見事にモンドリを打った。
「……アッ……痛いっ」
ジメジメした地面の上に横たおしにタタキ附けられた草川巡査は、暫くそのままで凝然《じっ》としていた。転んだ拍子に何かしらスバラシイ思付きが頭の中に閃《ひら》めいたように思ったので、それを今一度思い出すべくボンヤリと鼻の先の暗闇を凝視していた。……が……やがて、ムックリと起上るとそのまま、衣服の汚れも払わないで国道の上をスタスタと町の方へ歩き出した。半分駈け出さんばかりの前ノメリになって五里の道をヨロメキ急いで町へ出ると、前から知っている検事官舎の真夜中の門を叩いた。

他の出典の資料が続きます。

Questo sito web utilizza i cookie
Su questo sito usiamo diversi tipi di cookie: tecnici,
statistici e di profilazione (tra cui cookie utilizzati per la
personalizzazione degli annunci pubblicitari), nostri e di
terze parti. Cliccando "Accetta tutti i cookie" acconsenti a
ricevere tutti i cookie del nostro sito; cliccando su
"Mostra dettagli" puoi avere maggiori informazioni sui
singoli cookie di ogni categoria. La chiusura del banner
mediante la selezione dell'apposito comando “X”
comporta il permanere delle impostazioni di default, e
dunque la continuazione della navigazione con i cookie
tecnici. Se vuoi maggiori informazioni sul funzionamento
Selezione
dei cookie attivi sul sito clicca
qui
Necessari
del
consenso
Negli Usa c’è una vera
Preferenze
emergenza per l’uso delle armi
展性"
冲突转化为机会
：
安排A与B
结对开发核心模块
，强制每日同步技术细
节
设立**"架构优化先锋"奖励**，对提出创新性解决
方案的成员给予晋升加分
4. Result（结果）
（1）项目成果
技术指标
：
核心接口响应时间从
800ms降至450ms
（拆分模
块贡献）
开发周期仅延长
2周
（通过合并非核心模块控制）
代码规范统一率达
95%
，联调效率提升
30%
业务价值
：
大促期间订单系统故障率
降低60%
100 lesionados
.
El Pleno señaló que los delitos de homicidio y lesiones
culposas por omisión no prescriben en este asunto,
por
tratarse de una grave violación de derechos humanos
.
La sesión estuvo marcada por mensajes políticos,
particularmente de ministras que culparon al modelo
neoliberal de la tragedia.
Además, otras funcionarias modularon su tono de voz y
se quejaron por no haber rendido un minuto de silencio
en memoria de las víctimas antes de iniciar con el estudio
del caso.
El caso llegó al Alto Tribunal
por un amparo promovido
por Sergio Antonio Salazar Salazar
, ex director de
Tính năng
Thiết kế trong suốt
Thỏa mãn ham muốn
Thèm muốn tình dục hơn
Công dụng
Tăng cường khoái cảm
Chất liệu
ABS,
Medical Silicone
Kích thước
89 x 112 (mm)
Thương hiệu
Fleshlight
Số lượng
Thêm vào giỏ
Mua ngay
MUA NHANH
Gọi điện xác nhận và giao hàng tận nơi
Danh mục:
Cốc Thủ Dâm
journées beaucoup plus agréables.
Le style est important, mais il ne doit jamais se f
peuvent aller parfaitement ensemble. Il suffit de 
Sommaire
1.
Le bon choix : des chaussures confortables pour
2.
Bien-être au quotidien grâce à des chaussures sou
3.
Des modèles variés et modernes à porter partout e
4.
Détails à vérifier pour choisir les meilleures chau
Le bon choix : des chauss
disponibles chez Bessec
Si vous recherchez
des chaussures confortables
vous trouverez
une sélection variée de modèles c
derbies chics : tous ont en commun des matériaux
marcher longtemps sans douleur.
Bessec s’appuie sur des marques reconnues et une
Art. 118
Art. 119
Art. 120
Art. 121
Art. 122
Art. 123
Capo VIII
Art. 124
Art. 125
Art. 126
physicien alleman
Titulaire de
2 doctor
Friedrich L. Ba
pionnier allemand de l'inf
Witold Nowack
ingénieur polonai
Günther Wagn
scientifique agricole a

熟睡していた鶴木老検事は、ようようの事で起上った。何事かと思って睡《ね》むい眼をコスリコスリ応接間に出て来たのを見ると、草川巡査は如何にも急《せ》き込んでいるらしく、挨拶も何もしないまま質問した。
「……イ……一知は……テ……手紙を書きませんでしょうか」
鶴木検事は、見違える程|窶《やつ》れて形相の変った草川巡査の顔を、茫然と凝視した。汗とホコリにまみれて、泥だらけの浴衣《ゆかた》にくるまっている哀れな姿を見上げ見下しながら、静かに頭を左右に振った。